The backs of paper artworks are different from the backs of canvas paintings, which tend to have inscriptions left by the artist or stamps related to the art market. Paper is a portable material used for a variety of things completely unrelated to art, making it more likely that the back of a sketch or print would be used for scrap paper. Once, Eksts peeped at the back of a sketch by William Etty, a 19th-century British artist, and realized that the misshapen piece of paper was actually an inside-out envelope. The back showed the artist’s address, residue from a wax seal, and a postmark that could help date the artwork more accurately.
“A lot of people in the past didn’t have the easy access that we have to blank, available paper,” Sherman notes. Paper was more precious a few centuries ago, and marking up the empty spaces of a book or artwork ensured that these notations would be kept. “It’s an archivable blank piece of paper,” Sherman says of the blanks of these paper artworks. Eksts has noticed that older artworks in the V&A’s collection are more likely to feature deliberate verso markings.
Eksts’s project is currently visible only on Instagram, as though to nostalgically remind his online followers of a time that relied on pieces of paper. In an age when artworks are often experienced through screens, as flat thumbnails that are digitized by photographers like him, his photographs of versos remind us of their materiality.
On Instagram, Eksts doesn’t share the front side of the artworks.
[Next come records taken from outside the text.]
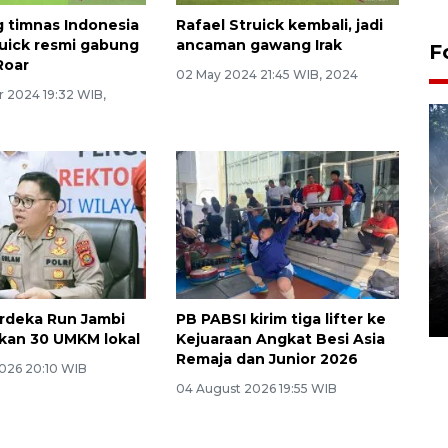
 timnas Indonesia
Rafael Struick kembali, jadi
ruick resmi gabung
ancaman gawang Irak
F
Roar
02 May 2024 21:45 WIB, 2024
r 2024 19:32 WIB,
Alokasi anggaran untuk bibit
kopi arabika Gayo
15 June 2026 11:15 WIB
erdeka Run Jambi
PB PABSI kirim tiga lifter ke
tkan 30 UMKM lokal
Kejuaraan Angkat Besi Asia
Remaja dan Junior 2026
026 20:10 WIB
04 August 2026 19:55 WIB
Instead, he leaves serial numbers in the comments section, which can be used to track down an image in the V&A catalog. “I like the idea that somebody might make the journey to the museum to find the rectos, online or in person,” Eksts explains. “I want the versos to be seen as independent artworks, outside the system of artists, movements, techniques. I sometimes think of them as the quieter friends who don’t get to say much in loud company, but are often more interesting than the others when they get a chance to speak.”
The authors of these quiet friends are usually unknown. Some may have been made by the artists, but they could also have been the work of children, or anyone who picked up the sheet and noticed its alluringly available blank space.
Artworks generally enter the V&A collection because they possess a certain pedigree: They’re made by a recognized artist, have noteworthy creative intent, and there’s history surrounding these works. But the doodles on the back are, in a way, more democratic. “That’s what I like about them, really,” Eksts says of his finds. “The appreciation of them isn’t scholarly, it’s really just visual. I feel like anybody’s opinion on it is worth as much as anybody else’s.”